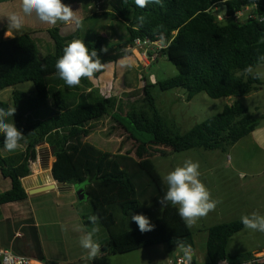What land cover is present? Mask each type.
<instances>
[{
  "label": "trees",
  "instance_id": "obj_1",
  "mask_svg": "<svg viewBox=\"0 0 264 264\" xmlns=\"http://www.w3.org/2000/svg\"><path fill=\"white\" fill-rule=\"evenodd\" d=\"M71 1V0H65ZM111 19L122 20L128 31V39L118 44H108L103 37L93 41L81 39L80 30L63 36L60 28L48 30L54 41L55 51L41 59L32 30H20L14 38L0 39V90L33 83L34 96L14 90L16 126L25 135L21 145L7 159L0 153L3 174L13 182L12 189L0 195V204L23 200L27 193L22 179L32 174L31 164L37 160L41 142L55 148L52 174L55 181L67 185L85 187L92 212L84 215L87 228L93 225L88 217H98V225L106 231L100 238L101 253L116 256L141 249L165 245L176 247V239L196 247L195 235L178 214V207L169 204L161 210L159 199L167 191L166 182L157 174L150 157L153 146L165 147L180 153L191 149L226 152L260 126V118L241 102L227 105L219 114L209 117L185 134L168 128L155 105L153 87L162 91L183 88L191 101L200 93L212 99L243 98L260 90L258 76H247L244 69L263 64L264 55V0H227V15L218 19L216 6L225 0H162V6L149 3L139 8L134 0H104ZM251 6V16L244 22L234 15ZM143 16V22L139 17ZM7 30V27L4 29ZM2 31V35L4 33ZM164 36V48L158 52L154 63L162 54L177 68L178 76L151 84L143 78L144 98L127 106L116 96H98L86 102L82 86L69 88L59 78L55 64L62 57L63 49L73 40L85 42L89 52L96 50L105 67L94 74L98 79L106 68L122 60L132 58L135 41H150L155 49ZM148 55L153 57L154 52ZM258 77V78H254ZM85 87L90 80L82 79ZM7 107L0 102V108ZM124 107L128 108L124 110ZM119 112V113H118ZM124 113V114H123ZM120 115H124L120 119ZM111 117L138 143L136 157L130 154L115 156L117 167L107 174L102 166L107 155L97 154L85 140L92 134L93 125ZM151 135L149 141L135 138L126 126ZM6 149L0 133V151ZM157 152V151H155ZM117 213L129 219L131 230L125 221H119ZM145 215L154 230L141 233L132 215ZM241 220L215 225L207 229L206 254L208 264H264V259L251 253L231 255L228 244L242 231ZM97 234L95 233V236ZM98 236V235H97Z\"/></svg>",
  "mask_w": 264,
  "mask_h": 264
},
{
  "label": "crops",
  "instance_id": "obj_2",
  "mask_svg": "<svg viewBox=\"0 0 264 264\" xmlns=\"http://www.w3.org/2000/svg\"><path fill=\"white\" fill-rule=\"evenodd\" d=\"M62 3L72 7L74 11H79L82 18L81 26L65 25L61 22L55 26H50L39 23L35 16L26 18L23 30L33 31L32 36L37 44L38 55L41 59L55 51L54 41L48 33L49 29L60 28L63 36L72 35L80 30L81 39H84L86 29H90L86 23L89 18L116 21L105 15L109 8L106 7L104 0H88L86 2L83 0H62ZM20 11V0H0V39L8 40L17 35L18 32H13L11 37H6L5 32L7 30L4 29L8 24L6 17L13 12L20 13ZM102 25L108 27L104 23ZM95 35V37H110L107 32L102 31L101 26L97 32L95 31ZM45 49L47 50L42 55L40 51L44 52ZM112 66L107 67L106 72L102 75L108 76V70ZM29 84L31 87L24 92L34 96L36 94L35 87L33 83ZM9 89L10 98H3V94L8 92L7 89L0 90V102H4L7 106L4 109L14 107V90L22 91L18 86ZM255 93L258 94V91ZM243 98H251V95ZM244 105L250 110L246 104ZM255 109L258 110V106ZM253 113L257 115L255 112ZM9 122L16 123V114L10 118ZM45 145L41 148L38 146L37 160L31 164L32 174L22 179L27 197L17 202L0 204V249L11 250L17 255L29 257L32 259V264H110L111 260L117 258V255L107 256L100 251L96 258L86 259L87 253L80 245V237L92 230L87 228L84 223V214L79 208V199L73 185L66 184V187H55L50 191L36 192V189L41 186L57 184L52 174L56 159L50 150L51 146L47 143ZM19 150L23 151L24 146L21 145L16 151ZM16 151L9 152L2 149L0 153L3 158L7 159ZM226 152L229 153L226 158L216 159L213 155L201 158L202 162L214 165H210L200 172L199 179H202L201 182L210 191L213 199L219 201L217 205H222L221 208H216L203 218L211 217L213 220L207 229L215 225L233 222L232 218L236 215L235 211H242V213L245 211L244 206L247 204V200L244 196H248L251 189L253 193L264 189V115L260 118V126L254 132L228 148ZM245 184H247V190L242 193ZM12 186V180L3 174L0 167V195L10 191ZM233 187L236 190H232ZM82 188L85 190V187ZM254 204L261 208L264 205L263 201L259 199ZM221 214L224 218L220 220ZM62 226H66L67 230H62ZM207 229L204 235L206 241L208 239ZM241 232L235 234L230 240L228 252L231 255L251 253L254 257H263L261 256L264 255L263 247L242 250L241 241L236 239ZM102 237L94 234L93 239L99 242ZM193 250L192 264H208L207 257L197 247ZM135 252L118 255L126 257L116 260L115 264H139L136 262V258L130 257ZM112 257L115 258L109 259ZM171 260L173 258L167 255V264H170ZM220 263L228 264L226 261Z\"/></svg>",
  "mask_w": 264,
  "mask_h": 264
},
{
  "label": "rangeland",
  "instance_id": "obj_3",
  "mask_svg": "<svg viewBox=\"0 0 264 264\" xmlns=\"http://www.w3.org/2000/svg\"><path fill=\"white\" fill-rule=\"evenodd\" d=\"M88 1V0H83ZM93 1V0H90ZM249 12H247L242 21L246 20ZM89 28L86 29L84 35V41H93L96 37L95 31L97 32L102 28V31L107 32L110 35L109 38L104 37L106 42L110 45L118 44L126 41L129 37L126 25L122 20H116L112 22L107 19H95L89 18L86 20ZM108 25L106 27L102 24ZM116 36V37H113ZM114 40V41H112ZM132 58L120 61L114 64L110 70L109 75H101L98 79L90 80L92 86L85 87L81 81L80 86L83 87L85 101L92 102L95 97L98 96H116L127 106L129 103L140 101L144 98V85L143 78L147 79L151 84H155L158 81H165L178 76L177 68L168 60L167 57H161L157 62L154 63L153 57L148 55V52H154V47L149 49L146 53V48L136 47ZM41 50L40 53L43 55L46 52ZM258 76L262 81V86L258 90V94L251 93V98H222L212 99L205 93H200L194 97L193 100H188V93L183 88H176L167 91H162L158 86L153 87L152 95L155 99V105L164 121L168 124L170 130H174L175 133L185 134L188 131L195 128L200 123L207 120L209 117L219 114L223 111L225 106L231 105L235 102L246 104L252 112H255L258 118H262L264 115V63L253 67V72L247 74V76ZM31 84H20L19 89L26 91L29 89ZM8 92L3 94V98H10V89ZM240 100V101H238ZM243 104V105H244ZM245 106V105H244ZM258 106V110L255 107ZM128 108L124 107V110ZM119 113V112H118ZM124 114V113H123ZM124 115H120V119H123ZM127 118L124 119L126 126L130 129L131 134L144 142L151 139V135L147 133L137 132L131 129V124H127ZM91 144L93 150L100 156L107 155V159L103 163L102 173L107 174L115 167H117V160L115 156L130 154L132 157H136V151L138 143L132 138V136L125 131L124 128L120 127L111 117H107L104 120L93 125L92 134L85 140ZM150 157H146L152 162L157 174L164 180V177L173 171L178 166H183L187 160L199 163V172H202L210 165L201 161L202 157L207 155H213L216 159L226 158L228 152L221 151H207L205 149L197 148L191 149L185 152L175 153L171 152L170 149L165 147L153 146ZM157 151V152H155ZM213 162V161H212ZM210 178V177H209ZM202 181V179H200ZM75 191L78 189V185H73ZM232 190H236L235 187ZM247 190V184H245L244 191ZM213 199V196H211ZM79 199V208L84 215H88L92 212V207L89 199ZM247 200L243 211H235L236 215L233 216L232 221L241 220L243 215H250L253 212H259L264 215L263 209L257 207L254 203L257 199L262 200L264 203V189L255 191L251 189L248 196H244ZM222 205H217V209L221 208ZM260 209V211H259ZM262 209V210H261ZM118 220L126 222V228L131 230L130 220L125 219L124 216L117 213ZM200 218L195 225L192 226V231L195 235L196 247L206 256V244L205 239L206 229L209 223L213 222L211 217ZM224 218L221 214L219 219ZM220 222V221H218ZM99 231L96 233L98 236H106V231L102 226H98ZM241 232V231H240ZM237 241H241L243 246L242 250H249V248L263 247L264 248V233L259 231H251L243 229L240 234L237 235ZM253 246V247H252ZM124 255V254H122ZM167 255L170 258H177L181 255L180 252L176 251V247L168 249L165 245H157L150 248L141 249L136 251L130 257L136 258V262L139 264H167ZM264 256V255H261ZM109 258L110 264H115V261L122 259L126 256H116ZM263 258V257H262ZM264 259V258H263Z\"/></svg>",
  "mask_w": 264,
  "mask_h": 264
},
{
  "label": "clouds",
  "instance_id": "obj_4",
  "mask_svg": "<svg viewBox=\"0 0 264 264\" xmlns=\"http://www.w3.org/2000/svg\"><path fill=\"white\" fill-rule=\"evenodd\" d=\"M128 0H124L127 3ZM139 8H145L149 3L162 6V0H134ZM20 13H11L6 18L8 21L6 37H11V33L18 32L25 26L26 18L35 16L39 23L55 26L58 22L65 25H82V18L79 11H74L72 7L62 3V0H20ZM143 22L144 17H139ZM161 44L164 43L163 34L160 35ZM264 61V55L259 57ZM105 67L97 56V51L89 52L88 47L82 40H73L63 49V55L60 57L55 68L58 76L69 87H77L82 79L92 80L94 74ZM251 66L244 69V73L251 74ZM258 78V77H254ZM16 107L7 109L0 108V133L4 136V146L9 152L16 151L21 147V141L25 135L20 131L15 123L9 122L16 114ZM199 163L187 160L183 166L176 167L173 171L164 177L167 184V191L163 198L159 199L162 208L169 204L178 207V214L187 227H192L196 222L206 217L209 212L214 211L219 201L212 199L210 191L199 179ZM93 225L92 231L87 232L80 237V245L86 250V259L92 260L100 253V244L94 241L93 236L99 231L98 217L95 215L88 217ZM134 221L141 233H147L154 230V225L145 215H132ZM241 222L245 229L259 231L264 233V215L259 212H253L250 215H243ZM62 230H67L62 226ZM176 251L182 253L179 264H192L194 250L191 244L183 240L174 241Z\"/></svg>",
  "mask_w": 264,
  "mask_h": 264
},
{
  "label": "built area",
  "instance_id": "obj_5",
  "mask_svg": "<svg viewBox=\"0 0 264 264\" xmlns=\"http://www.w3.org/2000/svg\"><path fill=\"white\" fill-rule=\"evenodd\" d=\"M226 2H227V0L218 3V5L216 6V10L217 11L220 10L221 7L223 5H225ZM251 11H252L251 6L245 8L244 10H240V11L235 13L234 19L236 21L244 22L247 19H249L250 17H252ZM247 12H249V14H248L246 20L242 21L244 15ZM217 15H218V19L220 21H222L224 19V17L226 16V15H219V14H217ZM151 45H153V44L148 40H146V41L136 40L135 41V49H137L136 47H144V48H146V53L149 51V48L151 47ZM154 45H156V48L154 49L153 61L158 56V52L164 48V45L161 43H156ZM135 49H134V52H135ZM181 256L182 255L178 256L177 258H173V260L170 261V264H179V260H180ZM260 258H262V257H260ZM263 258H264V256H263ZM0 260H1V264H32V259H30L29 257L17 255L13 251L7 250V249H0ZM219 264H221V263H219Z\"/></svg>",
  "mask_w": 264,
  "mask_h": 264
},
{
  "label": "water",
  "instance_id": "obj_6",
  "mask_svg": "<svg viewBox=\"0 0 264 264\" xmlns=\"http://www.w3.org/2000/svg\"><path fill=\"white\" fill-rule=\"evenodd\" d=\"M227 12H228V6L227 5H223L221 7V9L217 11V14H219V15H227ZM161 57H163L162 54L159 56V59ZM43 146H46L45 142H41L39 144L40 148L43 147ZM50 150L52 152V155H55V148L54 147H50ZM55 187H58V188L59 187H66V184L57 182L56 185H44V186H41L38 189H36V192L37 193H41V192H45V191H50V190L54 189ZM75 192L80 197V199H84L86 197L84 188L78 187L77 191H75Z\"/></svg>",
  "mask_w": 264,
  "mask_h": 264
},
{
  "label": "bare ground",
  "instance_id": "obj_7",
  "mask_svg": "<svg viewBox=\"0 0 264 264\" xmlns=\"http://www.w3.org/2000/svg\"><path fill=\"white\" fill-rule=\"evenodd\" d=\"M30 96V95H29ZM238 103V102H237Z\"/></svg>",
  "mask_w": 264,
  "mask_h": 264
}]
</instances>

Aim of the task: Which lines in the material above contain the string "label"? Pull out each of them and copy it unchanged.

Answer in full:
  "label": "trees",
  "label": "crops",
  "label": "rangeland",
  "label": "clouds",
  "label": "built area",
  "label": "water",
  "label": "bare ground",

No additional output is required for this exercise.